Fix $n \in \mathbb{N}$ and consider the Hardy space $H^1 := H^1(\mathbb{D}^n)$, consisting of holomorphic functions $f$ on the unit polydisk $\mathbb{D}^n=\mathbb{D}\times\dots\times\mathbb{D}$ such that

$$\sup_{0\leq r<1}\int_{\mathbb{T}^n}|f(rw)|\frac{dw}{(2\pi)^n}<\infty,$$

and let $H^2 := H^2(\mathbb{D}^n)$ be the collection of all holomorphic functions $f$ on $\mathbb{D}^n$ with square-summable power-series coefficients (equivalently, they satisfy the above inequality with $|f(rw)|^2$ instead).

It is clear that the map

$$\mu_n : H^2 \times H^2 \to H^1$$ $$\mu_n(f,g) = fg$$

is well-defined, and it is `known' to be onto if and only if $n = 1$. However, I had never seen an example of an $H^1$ function that **CANNOT** be written as a product of two $H^2$ functions.

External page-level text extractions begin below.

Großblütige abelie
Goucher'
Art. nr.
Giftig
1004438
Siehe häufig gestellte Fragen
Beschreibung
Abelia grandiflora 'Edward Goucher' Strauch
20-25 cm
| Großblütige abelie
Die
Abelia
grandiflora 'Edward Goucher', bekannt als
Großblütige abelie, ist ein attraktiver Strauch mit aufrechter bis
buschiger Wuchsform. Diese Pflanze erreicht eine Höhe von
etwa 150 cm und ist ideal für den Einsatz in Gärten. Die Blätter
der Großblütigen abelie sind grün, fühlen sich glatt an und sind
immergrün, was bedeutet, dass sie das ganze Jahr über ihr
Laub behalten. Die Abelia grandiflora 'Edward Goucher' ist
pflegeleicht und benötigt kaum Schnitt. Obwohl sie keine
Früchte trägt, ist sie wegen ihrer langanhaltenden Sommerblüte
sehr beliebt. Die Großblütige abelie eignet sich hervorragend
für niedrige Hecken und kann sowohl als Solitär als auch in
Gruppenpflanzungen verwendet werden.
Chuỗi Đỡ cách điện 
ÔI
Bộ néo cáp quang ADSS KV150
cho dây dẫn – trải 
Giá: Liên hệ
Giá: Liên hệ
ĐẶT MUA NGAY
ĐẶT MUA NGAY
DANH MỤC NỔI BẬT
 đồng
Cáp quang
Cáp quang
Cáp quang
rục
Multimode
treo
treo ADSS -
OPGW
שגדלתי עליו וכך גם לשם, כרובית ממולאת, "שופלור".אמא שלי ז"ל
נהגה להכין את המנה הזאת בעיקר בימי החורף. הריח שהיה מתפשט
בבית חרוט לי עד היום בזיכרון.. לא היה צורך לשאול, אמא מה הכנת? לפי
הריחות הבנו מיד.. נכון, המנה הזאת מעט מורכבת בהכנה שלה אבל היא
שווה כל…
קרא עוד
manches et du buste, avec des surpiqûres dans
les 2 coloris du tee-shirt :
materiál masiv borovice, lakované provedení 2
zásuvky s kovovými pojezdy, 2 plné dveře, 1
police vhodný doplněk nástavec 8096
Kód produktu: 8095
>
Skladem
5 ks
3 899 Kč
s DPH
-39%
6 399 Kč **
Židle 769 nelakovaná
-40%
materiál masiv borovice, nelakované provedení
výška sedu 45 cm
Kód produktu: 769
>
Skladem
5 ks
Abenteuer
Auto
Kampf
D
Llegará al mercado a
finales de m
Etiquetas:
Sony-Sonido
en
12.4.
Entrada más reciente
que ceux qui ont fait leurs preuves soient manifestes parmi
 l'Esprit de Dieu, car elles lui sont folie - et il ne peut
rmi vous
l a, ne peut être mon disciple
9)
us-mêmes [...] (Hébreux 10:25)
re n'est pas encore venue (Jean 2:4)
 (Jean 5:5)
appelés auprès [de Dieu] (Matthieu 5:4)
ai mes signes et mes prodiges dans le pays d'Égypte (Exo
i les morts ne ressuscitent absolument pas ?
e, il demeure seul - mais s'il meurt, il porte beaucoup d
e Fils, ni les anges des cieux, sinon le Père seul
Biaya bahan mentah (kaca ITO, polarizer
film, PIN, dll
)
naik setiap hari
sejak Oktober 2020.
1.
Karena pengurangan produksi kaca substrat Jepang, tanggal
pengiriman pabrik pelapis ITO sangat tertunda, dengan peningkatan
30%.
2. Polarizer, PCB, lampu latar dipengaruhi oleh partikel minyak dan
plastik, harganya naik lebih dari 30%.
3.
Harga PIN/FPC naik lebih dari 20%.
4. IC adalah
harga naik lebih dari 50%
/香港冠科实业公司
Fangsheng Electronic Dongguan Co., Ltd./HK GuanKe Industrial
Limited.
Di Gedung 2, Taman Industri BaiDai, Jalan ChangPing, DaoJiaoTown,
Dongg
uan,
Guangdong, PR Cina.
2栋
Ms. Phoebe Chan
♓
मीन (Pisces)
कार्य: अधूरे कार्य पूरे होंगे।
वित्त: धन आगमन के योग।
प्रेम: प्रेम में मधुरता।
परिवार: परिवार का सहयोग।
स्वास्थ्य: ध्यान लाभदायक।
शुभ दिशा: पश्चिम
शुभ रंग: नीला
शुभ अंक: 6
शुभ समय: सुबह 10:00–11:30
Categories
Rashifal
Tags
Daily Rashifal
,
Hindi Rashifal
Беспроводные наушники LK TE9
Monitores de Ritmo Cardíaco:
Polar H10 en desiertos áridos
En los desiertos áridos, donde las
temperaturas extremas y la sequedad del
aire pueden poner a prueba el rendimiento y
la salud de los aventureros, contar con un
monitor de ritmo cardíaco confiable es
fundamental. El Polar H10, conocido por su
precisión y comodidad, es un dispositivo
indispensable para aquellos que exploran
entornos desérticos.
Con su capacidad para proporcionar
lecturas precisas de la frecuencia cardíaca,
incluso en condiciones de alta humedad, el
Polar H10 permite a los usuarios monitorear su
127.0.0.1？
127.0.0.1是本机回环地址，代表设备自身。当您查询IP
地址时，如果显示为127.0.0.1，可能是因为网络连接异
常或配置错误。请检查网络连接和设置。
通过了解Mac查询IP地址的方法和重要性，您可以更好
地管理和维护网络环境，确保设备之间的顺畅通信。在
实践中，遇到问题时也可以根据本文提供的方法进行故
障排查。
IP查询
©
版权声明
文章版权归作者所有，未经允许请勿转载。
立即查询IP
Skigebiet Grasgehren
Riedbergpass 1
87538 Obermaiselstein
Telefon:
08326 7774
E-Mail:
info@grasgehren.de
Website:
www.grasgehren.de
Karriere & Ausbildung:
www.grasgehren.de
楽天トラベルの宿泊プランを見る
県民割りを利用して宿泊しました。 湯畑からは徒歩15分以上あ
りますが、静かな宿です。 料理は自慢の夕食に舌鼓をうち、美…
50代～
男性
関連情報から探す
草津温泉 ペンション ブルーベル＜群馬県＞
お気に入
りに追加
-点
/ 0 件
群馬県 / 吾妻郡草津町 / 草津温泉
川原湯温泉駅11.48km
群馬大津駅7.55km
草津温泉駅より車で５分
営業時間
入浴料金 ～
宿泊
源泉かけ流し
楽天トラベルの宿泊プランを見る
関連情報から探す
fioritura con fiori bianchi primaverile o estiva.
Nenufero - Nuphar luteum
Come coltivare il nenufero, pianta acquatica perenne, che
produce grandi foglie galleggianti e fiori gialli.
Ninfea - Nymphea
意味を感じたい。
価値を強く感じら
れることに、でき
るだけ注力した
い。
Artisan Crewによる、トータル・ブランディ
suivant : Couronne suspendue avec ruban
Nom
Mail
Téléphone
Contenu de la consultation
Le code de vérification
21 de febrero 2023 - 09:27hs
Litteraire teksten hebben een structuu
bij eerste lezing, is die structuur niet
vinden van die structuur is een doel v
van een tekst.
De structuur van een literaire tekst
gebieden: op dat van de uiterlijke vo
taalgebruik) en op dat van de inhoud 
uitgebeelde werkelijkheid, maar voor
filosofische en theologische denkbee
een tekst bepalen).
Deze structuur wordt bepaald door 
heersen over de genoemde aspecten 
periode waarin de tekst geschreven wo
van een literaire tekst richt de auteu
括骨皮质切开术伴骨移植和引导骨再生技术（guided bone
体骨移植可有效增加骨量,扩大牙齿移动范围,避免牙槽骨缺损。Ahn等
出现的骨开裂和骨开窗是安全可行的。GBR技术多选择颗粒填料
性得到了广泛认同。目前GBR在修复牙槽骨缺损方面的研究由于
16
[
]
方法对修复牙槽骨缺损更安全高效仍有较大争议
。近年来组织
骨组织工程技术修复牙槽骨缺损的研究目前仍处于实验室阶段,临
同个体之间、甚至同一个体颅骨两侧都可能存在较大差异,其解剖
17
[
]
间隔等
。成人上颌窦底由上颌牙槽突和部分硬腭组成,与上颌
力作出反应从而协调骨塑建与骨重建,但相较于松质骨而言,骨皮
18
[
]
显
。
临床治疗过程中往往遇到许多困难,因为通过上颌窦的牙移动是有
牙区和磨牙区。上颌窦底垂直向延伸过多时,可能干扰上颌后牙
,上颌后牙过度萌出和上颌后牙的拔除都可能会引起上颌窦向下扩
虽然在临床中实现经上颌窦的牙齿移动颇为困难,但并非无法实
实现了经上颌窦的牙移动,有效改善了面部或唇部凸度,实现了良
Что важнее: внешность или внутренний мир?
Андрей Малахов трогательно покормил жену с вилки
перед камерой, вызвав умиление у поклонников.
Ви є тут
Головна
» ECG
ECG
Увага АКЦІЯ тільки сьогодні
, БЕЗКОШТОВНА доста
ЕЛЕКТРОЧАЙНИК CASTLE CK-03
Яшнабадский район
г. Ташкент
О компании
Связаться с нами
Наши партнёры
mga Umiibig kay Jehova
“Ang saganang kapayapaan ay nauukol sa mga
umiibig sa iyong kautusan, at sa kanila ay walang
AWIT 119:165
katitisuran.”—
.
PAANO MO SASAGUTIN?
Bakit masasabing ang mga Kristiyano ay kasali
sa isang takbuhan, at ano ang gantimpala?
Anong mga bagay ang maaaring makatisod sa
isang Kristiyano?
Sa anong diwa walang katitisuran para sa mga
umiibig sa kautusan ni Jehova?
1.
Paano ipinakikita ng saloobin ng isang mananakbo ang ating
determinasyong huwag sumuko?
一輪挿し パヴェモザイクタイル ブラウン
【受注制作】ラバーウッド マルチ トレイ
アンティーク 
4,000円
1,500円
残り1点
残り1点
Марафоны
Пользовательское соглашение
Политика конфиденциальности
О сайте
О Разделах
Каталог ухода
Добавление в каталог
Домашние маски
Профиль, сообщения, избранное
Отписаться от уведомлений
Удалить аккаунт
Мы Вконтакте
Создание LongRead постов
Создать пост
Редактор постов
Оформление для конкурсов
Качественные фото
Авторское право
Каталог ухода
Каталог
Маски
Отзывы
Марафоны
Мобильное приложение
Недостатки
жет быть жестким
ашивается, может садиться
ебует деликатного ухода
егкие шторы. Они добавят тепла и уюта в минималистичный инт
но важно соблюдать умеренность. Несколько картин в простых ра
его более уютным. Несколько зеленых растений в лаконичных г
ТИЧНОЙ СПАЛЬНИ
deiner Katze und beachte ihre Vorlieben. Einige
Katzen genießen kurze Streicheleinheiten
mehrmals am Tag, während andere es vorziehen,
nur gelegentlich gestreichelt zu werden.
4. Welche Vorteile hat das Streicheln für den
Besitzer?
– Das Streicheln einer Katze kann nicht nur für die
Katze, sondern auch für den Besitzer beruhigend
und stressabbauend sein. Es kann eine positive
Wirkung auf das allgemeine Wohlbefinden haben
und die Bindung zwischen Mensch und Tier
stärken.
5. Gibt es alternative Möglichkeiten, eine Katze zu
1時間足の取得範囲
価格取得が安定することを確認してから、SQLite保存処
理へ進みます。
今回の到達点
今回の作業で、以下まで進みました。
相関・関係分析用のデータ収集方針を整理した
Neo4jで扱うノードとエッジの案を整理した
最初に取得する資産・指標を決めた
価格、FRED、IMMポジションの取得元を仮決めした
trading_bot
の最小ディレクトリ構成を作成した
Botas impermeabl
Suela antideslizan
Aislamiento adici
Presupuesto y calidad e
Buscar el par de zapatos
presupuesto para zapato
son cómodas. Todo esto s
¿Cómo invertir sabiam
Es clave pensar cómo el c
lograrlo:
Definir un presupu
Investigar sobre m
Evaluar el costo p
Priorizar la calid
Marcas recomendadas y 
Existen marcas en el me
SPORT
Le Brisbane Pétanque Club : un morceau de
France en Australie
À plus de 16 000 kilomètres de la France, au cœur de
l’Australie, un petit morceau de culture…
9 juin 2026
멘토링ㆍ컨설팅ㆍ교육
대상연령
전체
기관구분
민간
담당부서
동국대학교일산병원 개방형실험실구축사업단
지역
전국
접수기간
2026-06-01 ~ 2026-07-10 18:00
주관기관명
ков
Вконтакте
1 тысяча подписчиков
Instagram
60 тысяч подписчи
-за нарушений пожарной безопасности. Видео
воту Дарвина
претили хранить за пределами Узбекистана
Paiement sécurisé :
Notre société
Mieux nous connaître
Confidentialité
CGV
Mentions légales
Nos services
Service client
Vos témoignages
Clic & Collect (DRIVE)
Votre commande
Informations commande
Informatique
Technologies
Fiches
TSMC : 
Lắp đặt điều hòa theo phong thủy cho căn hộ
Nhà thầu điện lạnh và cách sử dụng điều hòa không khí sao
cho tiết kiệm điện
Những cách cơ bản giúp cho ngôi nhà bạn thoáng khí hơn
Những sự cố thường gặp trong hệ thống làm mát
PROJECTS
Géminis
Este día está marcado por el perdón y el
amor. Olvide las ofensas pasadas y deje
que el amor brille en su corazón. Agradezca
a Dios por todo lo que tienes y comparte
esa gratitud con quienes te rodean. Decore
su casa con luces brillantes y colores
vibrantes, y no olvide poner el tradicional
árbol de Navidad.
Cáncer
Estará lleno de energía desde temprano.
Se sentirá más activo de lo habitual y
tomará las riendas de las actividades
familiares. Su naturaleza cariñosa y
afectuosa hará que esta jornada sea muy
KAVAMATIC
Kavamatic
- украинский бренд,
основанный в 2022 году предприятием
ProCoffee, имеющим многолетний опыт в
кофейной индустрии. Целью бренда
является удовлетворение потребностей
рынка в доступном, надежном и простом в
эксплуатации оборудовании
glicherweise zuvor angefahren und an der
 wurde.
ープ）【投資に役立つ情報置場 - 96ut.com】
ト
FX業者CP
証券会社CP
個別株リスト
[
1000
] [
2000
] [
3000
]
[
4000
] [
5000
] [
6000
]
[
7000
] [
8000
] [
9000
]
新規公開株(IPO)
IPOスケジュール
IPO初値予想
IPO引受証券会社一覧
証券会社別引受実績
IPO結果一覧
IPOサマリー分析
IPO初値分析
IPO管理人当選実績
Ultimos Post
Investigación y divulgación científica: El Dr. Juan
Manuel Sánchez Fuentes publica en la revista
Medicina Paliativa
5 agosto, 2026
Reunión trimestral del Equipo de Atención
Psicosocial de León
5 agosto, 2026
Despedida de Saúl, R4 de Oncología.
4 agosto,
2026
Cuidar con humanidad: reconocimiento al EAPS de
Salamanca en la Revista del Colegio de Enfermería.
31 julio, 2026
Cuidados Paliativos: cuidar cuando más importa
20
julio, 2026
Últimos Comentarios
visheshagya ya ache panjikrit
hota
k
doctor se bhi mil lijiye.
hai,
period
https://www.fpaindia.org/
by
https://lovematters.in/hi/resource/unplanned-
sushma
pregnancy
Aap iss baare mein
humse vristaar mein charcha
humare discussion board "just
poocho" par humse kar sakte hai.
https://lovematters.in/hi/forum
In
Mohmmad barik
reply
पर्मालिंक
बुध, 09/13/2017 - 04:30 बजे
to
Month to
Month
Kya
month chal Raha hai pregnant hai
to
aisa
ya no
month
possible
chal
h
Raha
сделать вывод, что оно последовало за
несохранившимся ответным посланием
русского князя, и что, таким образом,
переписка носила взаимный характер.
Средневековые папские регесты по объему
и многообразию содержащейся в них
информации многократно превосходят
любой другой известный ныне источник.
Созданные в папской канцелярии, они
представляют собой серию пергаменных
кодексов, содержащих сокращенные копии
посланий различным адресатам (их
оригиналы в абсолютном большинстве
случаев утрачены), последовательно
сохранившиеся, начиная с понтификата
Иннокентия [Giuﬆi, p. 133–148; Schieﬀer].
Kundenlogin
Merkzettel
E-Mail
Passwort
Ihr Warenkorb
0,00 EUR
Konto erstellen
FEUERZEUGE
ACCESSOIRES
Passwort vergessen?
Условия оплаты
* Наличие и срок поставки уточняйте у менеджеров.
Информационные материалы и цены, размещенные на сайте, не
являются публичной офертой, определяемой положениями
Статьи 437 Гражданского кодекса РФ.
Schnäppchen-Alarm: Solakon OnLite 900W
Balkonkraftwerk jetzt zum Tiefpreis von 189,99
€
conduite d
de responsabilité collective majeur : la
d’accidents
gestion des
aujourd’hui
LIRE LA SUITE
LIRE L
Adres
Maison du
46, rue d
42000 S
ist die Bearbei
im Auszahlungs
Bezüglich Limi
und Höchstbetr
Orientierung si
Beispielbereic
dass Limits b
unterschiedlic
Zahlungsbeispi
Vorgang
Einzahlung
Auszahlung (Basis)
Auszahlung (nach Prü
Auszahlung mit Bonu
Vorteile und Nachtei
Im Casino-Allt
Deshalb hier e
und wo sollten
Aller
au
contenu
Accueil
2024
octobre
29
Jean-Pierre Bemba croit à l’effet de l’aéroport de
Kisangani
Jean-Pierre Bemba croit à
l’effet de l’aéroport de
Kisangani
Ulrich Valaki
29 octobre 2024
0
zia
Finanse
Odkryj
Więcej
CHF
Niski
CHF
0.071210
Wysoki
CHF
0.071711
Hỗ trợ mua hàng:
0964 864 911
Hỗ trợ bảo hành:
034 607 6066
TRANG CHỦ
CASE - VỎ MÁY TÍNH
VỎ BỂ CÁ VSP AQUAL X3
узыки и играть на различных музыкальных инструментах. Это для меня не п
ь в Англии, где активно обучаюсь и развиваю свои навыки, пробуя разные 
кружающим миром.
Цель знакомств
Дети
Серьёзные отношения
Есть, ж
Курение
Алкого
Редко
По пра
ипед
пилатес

According to Theorem 4.2.2 from Rudin's *`Function theory in polydiscs'*, we can construct an explicit example for $n=4$ (hence for all $n > 4$ as well) but he leaves it as an open problem to generalize this to the $n=2$ case (Problem 4.2.3 (a)). I am unable to see how his method generalizes immediately to this case, and I was also not able to find any good reference for this online.

Some classes of functions in $H^1$ that **CAN** be factored as such can be found in Theorem 4.8.4 and Exercise 5.4.9 (b), so it is clear that the example that I am looking for must be outside this class but I do not know where to start. Does anyone have an example at hand?